監査役会設置会社の監査役に関する次のアからオまでの各記述のうち,正しいものを組み合わせたものは,後記1から5までのうちどれか。
ア.監査役会は,2人以上の常勤監査役を選定することができる。
イ.監査役が4人いるときは,少なくとも2人は,社外監査役でなければならない。
ウ.監査役が4人いる場合において,監査役会に出席した監査役が3人いるときは,そのうち2人の賛成により監査役会の決議が成立する。
エ.会社は,監査役が監査役会の決議の目的である事項について提案をした場合において,その提案につき監査役の全員が書面により同意の意思表示をしたときは,その提案を可決する旨の監査役会の決議があったものとみなす旨を定款で定めることができる。

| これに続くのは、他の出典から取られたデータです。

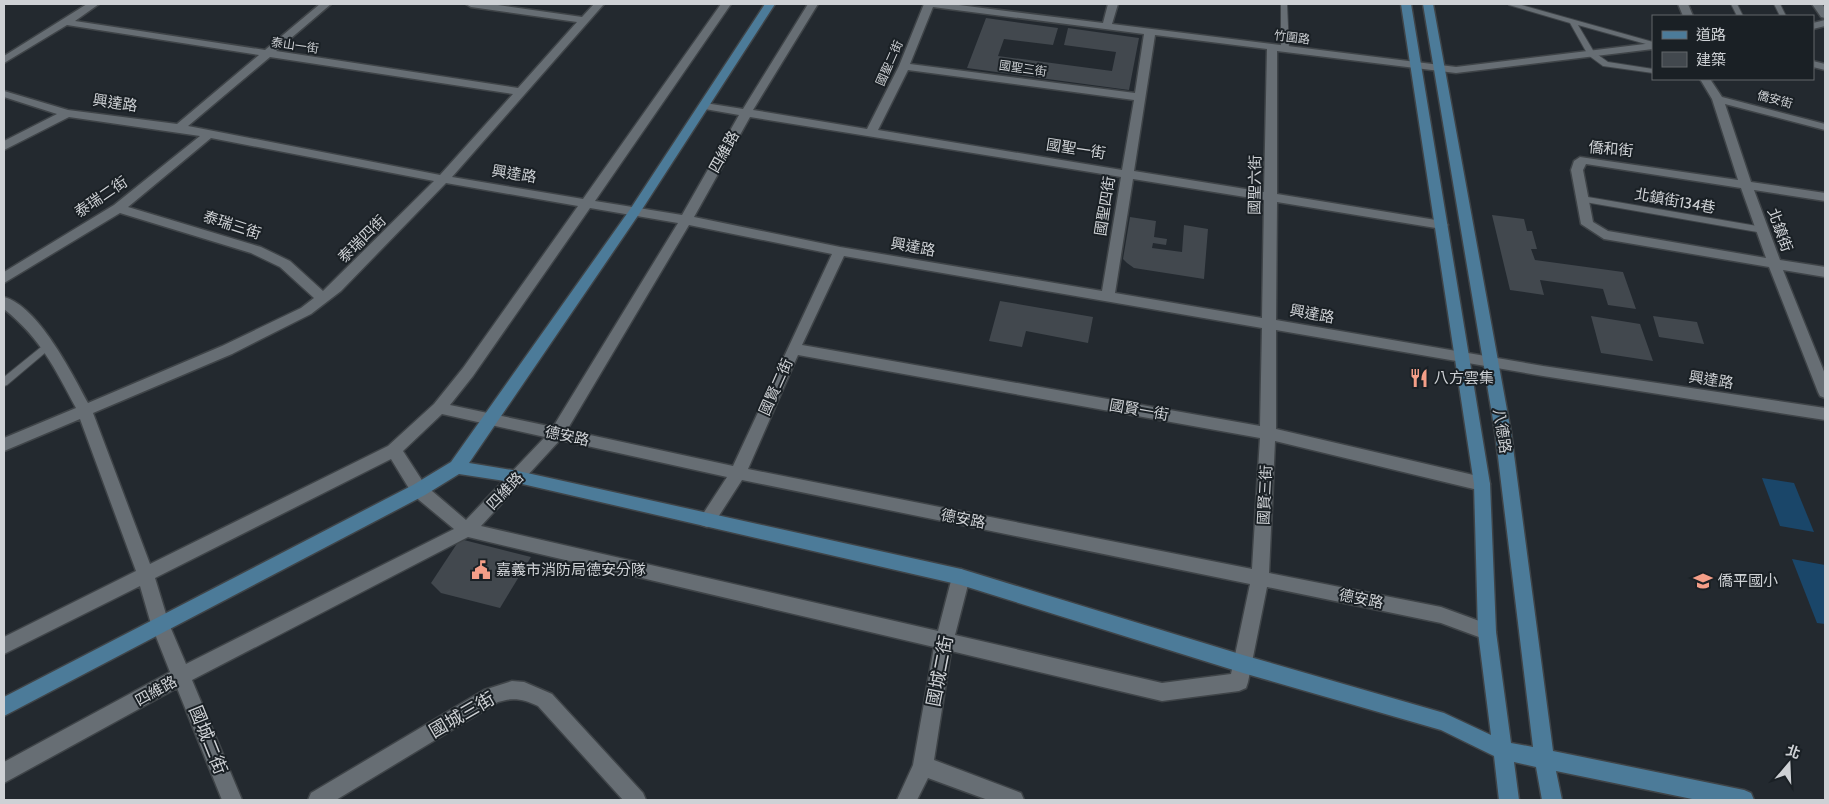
<svg xmlns="http://www.w3.org/2000/svg" width="1829" height="804" viewBox="0 0 1829 804" font-family="Cabin,'Noto Sans TC',sans-serif">
<rect width="100%" height="100%" fill="#23292f"/>
<g fill="#1a4669">
<polygon points="1762,478 1794,483 1814,532 1780,526"/>
<polygon points="1792,559 1825,565 1825,624 1817,623"/>
</g>
<g fill="#42484e">
<polygon points="986,18 1058,28 1053,45 1004,39 998,56 1112,71 1116,52 1064,45 1068,28 1139,38 1129,90 967,68"/>
<polygon points="1492,215 1524,219 1527,231 1532,231 1537,249 1531,249 1535,260 1623,272 1636,309 1608,305 1603,289 1540,280 1544,295 1510,290"/>
<polygon points="1130,217 1156,221 1154,237 1167,239 1166,245 1153,243 1152,248 1182,252 1184,225 1208,229 1204,279 1134,268 1127,263 1123,259"/>
<polygon points="1000,301 1093,317 1088,343 1026,331 1022,347 989,341"/>
<polygon points="1591,316 1640,324 1653,361 1601,353"/>
<polygon points="1653,316 1697,322 1704,344 1659,337"/>
<polygon points="460,539 531,557 500,608 441,593 431,583"/>
</g>
<g fill="none" stroke-linecap="round" stroke-linejoin="round">
<g stroke="#3f4448" stroke-width="2">
<g id="lane">
<polygon points="1281,4 1287,4 1289,49 1285,51 1281,49"/>
<polygon points="1508,4 1518,4 1653,42 1653,46 1578,25 1594,52 1608,62 1653,69 1653,73 1603,66 1588,55 1570,23 1509,5"/>
<polygon points="1731,4 1737,4 1743,16 1737,16"/>
<polygon points="1774,4 1780,4 1786,16 1780,16"/>
<polygon points="1582,196 1763,227 1767,230 1763,233 1579,201 1579,197"/>
<polygon points="49,342 52,343 54,345 52,347 7,385 4,386 4,377 46,343"/>
</g>
</g>
<g stroke="#3f4448" stroke-width="3">
<g id="street">
<path d="M 87,4 L 99,4 L 75,21 L 265,50 L 320,4 L 331,4 L 276,51 L 518,88 L 577,22 L 471,7 L 466,4 L 491,4 L 582,17 L 594,4 L 604,4 L 452,177 L 583,199 L 721,4 L 731,4 L 595,201 L 682,215 L 739,115 L 705,109 L 699,106 L 705,103 L 743,109 L 808,4 L 818,4 L 753,110 L 867,129 L 899,66 L 924,4 L 951,4 L 1103,23 L 1108,4 L 1118,4 L 1112,24 L 1456,67 L 1653,43 L 1653,49 L 1456,73 L 1277,51 L 1277,194 L 1442,221 L 1448,225 L 1442,229 L 1277,202 L 1276,320 L 1543,366 L 1825,408 L 1825,420 L 1543,376 L 1276,330 L 1276,429 L 1482,477 L 1488,479 L 1490,484 L 1488,489 L 1482,491 L 1275,441 L 1269,573 L 1441,607 L 1493,626 L 1496,632 L 1493,638 L 1487,640 L 1441,623 L 1267,587 L 1248,682 L 1246,688 L 1239,691 L 1162,701 L 951,651 L 934,760 L 1021,793 L 1024,800 L 988,800 L 928,778 L 917,800 L 897,800 L 913,765 L 934,647 L 468,537 L 192,680 L 242,800 L 222,800 L 177,688 L 4,783 L 4,762 L 170,672 L 151,624 L 140,586 L 4,654 L 4,637 L 136,571 L 80,419 L 4,451 L 4,438 L 76,408 C 54,367 41,339 4,309 L 4,297 C 38,306 72,373 88,403 L 222,346 L 301,308 L 314,298 L 280,267 L 251,253 L 120,213 L 4,283 L 4,272 L 114,205 L 200,136 L 69,117 L 4,150 L 4,141 L 57,114 L 4,97 L 4,91 L 68,110 L 177,124 L 259,55 L 67,25 L 4,63 L 4,56 ZM 933,7 L 1144,34 L 1135,93 L 910,64 ZM 1155,35 L 1267,49 L 1264,192 L 1134,171 ZM 270,57 L 513,94 L 440,175 L 188,126 ZM 908,70 L 1134,100 L 1122,170 L 878,130 ZM 750,117 L 1121,177 L 1102,291 L 840,247 L 694,217 ZM 211,138 L 434,181 L 323,291 L 290,261 L 261,247 L 128,207 ZM 1133,179 L 1264,200 L 1262,318 L 1115,293 ZM 446,183 L 578,206 L 463,368 L 434,404 L 388,446 L 150,564 L 93,413 L 232,354 L 311,314 L 341,291 ZM 590,208 L 678,223 L 553,427 L 450,405 L 473,376 ZM 689,225 L 832,254 L 733,466 L 567,430 ZM 844,256 L 1262,328 L 1260,426 L 802,345 ZM 798,355 L 1260,438 L 1252,569 L 748,469 ZM 442,414 L 545,437 L 466,520 L 425,485 L 403,451 ZM 560,440 L 727,477 L 699,520 L 701,525 L 707,527 L 713,525 L 742,480 L 1250,584 L 1231,674 L 1162,683 L 955,635 L 970,577 L 967,572 L 961,569 L 955,572 L 952,577 L 938,631 L 481,526 ZM 391,459 L 413,495 L 454,529 L 186,664 L 169,624 L 155,578 Z"/>
<polygon points="1678,4 1688,4 1693,16 1683,16"/>
<polygon points="1812,4 1822,4 1825,8 1825,18 1821,17"/>
<polygon points="1825,20 1825,26 1813,29 1813,23"/>
<polygon points="1813,61 1825,64 1825,70 1813,67"/>
<path d="M 1700,79 L 1710,79 L 1722,97 L 1825,124 L 1825,130 L 1725,104 L 1751,182 L 1825,193 L 1825,201 L 1754,190 L 1780,260 L 1825,267 L 1825,277 L 1783,270 L 1825,374 L 1825,398 L 1820,396 L 1818,392 L 1769,267 L 1604,239 L 1581,224 L 1571,170 L 1574,161 L 1580,157 L 1738,180 L 1712,99 ZM 1586,164 L 1741,188 L 1766,258 L 1608,231 L 1593,222 L 1583,170 Z"/>
<path d="M 512,681 L 524,682 L 552,694 L 643,793 L 646,800 L 623,800 L 538,706 C 524,699 513,697 498,702 L 336,800 L 308,800 L 311,793 L 484,690 Z"/>
</g>
</g>
<g stroke="#3f4448" stroke-width="3">
<polygon id="secondary" points="765,4 775,4 639,214 469,463 518,471 961,569 1243,655 1444,713 1491,735 1478,632 1474,484 1401,4 1411,4 1490,484 1496,632 1511,743 1533,747 1495,432 1423,4 1433,4 1511,432 1553,751 1744,790 1751,793 1754,800 1697,800 1556,771 1562,800 1542,800 1536,767 1514,762 1519,800 1499,800 1494,756 1441,730 1243,673 961,585 518,483 459,474 425,495 4,716 4,697 413,485 451,462 631,208"/>
</g>
<use href="#lane" fill="#676e74" fill-rule="evenodd"/>
<use href="#street" fill="#676e74" fill-rule="evenodd"/>
<use href="#secondary" fill="#4c7b99" fill-rule="evenodd"/>
</g>
<defs>
<g id="restaurant-bare" transform="scale(1.5)"><path d="M-5-6h1v4h1v-4h1v4h1v-4h1v5L-1.5 .5V6h-2V.5L-5-1ZM5-6V6H3V1.5H1.5Q1.5-4 5-6Z" fill="#f49e88" stroke="#1a2025" stroke-width="2.5" paint-order="stroke"/></g>
<g id="civic-bare" transform="scale(1.5)"><path d="M-.6-6.5H3V-4.5H.6V-3L4-1V1h2V6H-6V1h2V-1L-.6-3ZM-1.2 2.5V6h2.4V2.5Z" fill="#f49e88" stroke="#1a2025" stroke-width="2.5" paint-order="stroke"/></g>
<g id="school-bare" transform="scale(1.5)"><path d="M0-5L7-2L0 1L-7-2ZM-4 1L0 2.5L4 1V4Q0 6-4 4Z" fill="#f49e88" stroke="#1a2025" stroke-width="2.5" paint-order="stroke"/></g>
</defs>
<g fill-rule="evenodd">
<use href="#restaurant-bare" x="1419" y="378"/>
<use href="#civic-bare" x="481" y="570"/>
<use href="#school-bare" x="1703" y="581"/>
</g>
<g text-anchor="middle" dominant-baseline="central" stroke-width="4" stroke-linejoin="round" paint-order="stroke">
<g font-size="12" fill="#ced1d5" stroke="#1a2025">
<text transform="translate(1292 37) rotate(7)">竹圍路</text>
<text transform="translate(295 45) rotate(8)">泰山一街</text>
<text transform="translate(889 63) rotate(-66)">國聖二街</text>
<text transform="translate(1023 68) rotate(8)">國聖三街</text>
<text transform="translate(1775 99) rotate(15)">僑安街</text>
</g>
<g font-size="15" fill="#ced1d5" stroke="#1a2025">
<text transform="translate(115 103) rotate(8)">興達路</text>
<text transform="translate(1076 149) rotate(9)">國聖一街</text>
<text transform="translate(1611 149) rotate(5)">僑和街</text>
<text transform="translate(724 152) rotate(-61)">四維路</text>
<text transform="translate(514 174) rotate(9)">興達路</text>
<text transform="translate(1255 185) rotate(-89)">國聖六街</text>
<text transform="translate(101 197) rotate(-34)">泰瑞二街</text>
<text transform="translate(1675 201) rotate(10)">北鎮街134巷</text>
<text transform="translate(1105 206) rotate(-81)">國聖四街</text>
<text transform="translate(232 225) rotate(18)">泰瑞三街</text>
<text transform="translate(1780 230) rotate(70)">北鎮街</text>
<text transform="translate(362 239) rotate(-45)">泰瑞四街</text>
<text transform="translate(913 247) rotate(10)">興達路</text>
<text transform="translate(1312 314) rotate(10)">興達路</text>
<text transform="translate(1711 380) rotate(9)">興達路</text>
<text transform="translate(776 387) rotate(-66)">國賢二街</text>
<text transform="translate(1139 410) rotate(10)">國賢一街</text>
<text transform="translate(1502 431) rotate(81)">八德路</text>
<text transform="translate(567 436) rotate(12)">德安路</text>
<text transform="translate(505 491) rotate(-46)">四維路</text>
<text transform="translate(1265 495) rotate(-87)">國賢三街</text>
<text transform="translate(963 519) rotate(11)">德安路</text>
<text transform="translate(1361 599) rotate(11)">德安路</text>
<text transform="translate(156 691) rotate(-29)">四維路</text>
</g>
<g font-size="15" fill="#ced1d5" stroke="#1a2025" text-anchor="start">
<text x="1434" y="378">八方雲集</text>
<text x="496" y="570">嘉義市消防局德安分隊</text>
<text x="1718" y="581">僑平國小</text>
</g>
<g font-size="18" fill="#ced1d5" stroke="#1a2025">
<text transform="translate(940 671) rotate(-79)">國城二街</text>
<text transform="translate(462 715) rotate(-30)">國城三街</text>
<text transform="translate(208 740) rotate(68)">國城二街</text>
</g>
</g>
<rect width="1829" height="804" fill="none" stroke="#ced1d5" stroke-width="10"/>
<rect x="1652" y="15" width="162" height="65" fill="#1a2025" stroke="#62676b"/>
<rect x="1662" y="31" width="25" height="8" fill="#4c7b99" stroke="#62676b"/>
<text x="1696" y="40" font-size="15" fill="#ced1d5">道路</text>
<rect x="1662" y="52" width="25" height="15" fill="#42484e" stroke="#62676b"/>
<text x="1696" y="65" font-size="15" fill="#ced1d5">建築</text>
<g transform="translate(1789 764) rotate(19)" stroke="#1a2025" stroke-width="4" paint-order="stroke">
<path d="M0-4L9 19L0 12L-9 19Z" fill="#ced1d5"/>
<text y="-8" font-size="14" font-weight="bold" text-anchor="middle" fill="#ced1d5">北</text>
</g>
</svg>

オ.監査役を解任する株主総会の決議は,定款に別段の定めがない限り,議決権を行使することができる株主の議決権の過半数を有する株主が出席し,出席した当該株主の議決権の過半数をもって行う。
1.ア イ 2.ア エ 3.イ オ 4.ウ エ 5.ウ オ
解答:1
ア 正しい
監査役会は、常勤の監査役を選定しなければならず(390条3項)、その人数についての定めはありません。複数の常勤の監査役を設けることは、会社の監査体制を充実させるものであるといえ、2人以上の常勤監査役も選定することも可能であると解されます。
したがって、記述アは正しいといえます。
イ 正しい
監査役会設置会社において、監査役は3人以上で、そのうち半数以上は社外監査役でなければなりません(335条3項)。そのため、監査役が4人である場合、2人以上は社外監査役でなければなりません。
したがって、記述イは正しいといえます。
ウ 誤り
監査役会の決議は、監査役の過半数をもって行われます(393条1項)。取締役会決議のように(369条1項)、出席者の過半数という規定にはなっていないことから、全監査役の過半数の賛成が必要と解されます。そのため、監査役が4人いる場合は、過半数である3人の賛成が必要となります。
したがって、記述ウは誤っています。
エ 誤り
取締役会決議については、書面による同意の意思表示で、提案を可決する旨の取締役会の決議があったものとみなす旨を定款で定めることができますが(370条)、監査役会決議について同様の規定はありません。
したがって、記述エは誤っています。
オ 誤り
監査役を解任する株主総会の決議(339条1項)は、他の役員や会計監査人とは異なり341条の適用はなく(343条4項)、特別決議による必要があります(309条2項7号)。
したがって、記述オは誤っています。